Unlike the graduates immediately before them, at least these students knew going into business school that the dot-com boom had gone bust. Some of those with a master's in business administration are so desperate for work they've taken jobs as postal workers after being kicked off the dot-com express. Others have hopped from job to job after a string of layoffs from ailing or now-defunct companies. Although the latest unemployment rate figure, at 6 percent, is low for an underperforming economy, the number doesn't take into account those who are working in jobs below their skill level.
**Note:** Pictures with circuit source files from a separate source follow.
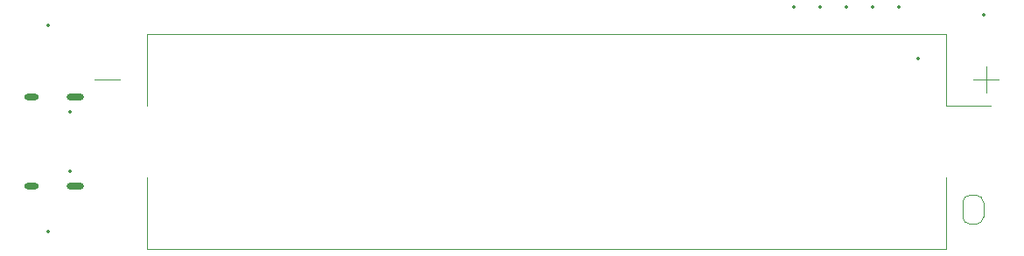
<source format=gbo>
%TF.GenerationSoftware,KiCad,Pcbnew,8.0.8*%
%TF.CreationDate,2025-04-24T21:45:02+02:00*%
%TF.ProjectId,LD2420_Radar_ESP32,4c443234-3230-45f5-9261-6461725f4553,rev?*%
%TF.SameCoordinates,Original*%
%TF.FileFunction,Legend,Bot*%
%TF.FilePolarity,Positive*%
%FSLAX46Y46*%
G04 Gerber Fmt 4.6, Leading zero omitted, Abs format (unit mm)*
G04 Created by KiCad (PCBNEW 8.0.8) date 2025-04-24 21:45:02*
%MOMM*%
%LPD*%
G01*
G04 APERTURE LIST*
%ADD10C,0.120000*%
%ADD11C,0.350000*%
%ADD12O,1.700000X0.600000*%
%ADD13O,1.400000X0.600000*%
G04 APERTURE END LIST*
D10*
%TO.C,BT1*%
X138500000Y-108000000D02*
X136000000Y-108000000D01*
X141110000Y-103580000D02*
X141110000Y-110560000D01*
X141110000Y-124440000D02*
X141110000Y-117440000D01*
X218390000Y-103560000D02*
X141110000Y-103560000D01*
X218390000Y-110560000D02*
X218390000Y-103560000D01*
X218390000Y-117440000D02*
X218390000Y-124440000D01*
X218390000Y-124440000D02*
X141110000Y-124440000D01*
X221000000Y-108000000D02*
X223500000Y-108000000D01*
X222250000Y-106750000D02*
X222250000Y-109250000D01*
X222750000Y-110560000D02*
X218390000Y-110560000D01*
%TO.C,JP1*%
X220000000Y-121300000D02*
X220000000Y-119900000D01*
X220700000Y-119200000D02*
X221300000Y-119200000D01*
X221300000Y-122000000D02*
X220700000Y-122000000D01*
X222000000Y-119900000D02*
X222000000Y-121300000D01*
X220000000Y-119900000D02*
G75*
G02*
X220700000Y-119200000I700000J0D01*
G01*
X220700000Y-122000000D02*
G75*
G02*
X220000000Y-121300000I-1J699999D01*
G01*
X221300000Y-119200000D02*
G75*
G02*
X222000000Y-119900000I0J-700000D01*
G01*
X222000000Y-121300000D02*
G75*
G02*
X221300000Y-122000000I-699999J-1D01*
G01*
%TD*%
D11*
X222000000Y-101750000D03*
X131500000Y-102750000D03*
X133605000Y-111110000D03*
X133605000Y-116890000D03*
D12*
X134105000Y-109680000D03*
D13*
X129925000Y-109680000D03*
D12*
X134105000Y-118320000D03*
D13*
X129925000Y-118320000D03*
D11*
X131500000Y-122750000D03*
X203675000Y-101000000D03*
X206215000Y-101000000D03*
X208755000Y-101000000D03*
X211295000Y-101000000D03*
X213835000Y-101000000D03*
X215680000Y-106000000D03*
M02*

</source>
Kvaal said the tech collapse is forcing people to reassess what they really want to do. He said that during the boom, second-year M.B.A. students received as many as five job offers before graduation, compelling many to make snap decisions about employment based on things like salary and stock options. Now, students are really thinking about where they want to focus the massive amount of time and energy it takes to land a job in this economy.

Like Knipp, Kvaal is hoping for a tech turnaround by the time he graduates. "We're a little stressed about it, but it's a long way off before we have to find real jobs."